Available data:

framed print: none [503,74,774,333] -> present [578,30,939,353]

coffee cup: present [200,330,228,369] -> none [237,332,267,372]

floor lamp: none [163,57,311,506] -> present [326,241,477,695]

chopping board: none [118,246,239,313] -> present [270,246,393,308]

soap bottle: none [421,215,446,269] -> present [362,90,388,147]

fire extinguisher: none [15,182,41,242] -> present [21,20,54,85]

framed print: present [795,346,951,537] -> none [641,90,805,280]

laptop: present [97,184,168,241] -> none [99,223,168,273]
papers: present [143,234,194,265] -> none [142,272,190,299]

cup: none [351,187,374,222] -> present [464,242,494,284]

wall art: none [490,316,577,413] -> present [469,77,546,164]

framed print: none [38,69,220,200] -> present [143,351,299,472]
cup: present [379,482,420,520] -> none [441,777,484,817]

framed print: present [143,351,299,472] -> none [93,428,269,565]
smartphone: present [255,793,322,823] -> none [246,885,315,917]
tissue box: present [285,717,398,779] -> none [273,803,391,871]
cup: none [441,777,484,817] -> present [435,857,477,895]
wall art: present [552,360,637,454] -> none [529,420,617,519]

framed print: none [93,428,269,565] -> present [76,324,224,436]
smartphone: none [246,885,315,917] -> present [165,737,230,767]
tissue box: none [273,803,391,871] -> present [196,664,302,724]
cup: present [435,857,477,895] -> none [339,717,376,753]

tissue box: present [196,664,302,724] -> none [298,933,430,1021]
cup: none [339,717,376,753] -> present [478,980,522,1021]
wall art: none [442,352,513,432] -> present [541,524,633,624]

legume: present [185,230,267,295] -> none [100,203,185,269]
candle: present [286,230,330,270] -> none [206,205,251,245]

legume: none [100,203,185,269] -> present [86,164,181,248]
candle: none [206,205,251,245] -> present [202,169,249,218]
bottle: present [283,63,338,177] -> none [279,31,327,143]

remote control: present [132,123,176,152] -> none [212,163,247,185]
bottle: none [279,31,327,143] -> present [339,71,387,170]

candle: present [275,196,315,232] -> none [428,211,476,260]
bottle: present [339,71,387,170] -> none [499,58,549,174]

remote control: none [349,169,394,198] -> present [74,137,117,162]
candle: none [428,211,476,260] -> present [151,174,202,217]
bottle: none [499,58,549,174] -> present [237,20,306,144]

Assignment: Nothing outside this range should appear: the lines from the start of the listing through the line with "fire extinguisher: none", each reproduced exactly, both ends included.

Written response:
framed print: none [503,74,774,333] -> present [578,30,939,353]

coffee cup: present [200,330,228,369] -> none [237,332,267,372]

floor lamp: none [163,57,311,506] -> present [326,241,477,695]

chopping board: none [118,246,239,313] -> present [270,246,393,308]

soap bottle: none [421,215,446,269] -> present [362,90,388,147]

fire extinguisher: none [15,182,41,242] -> present [21,20,54,85]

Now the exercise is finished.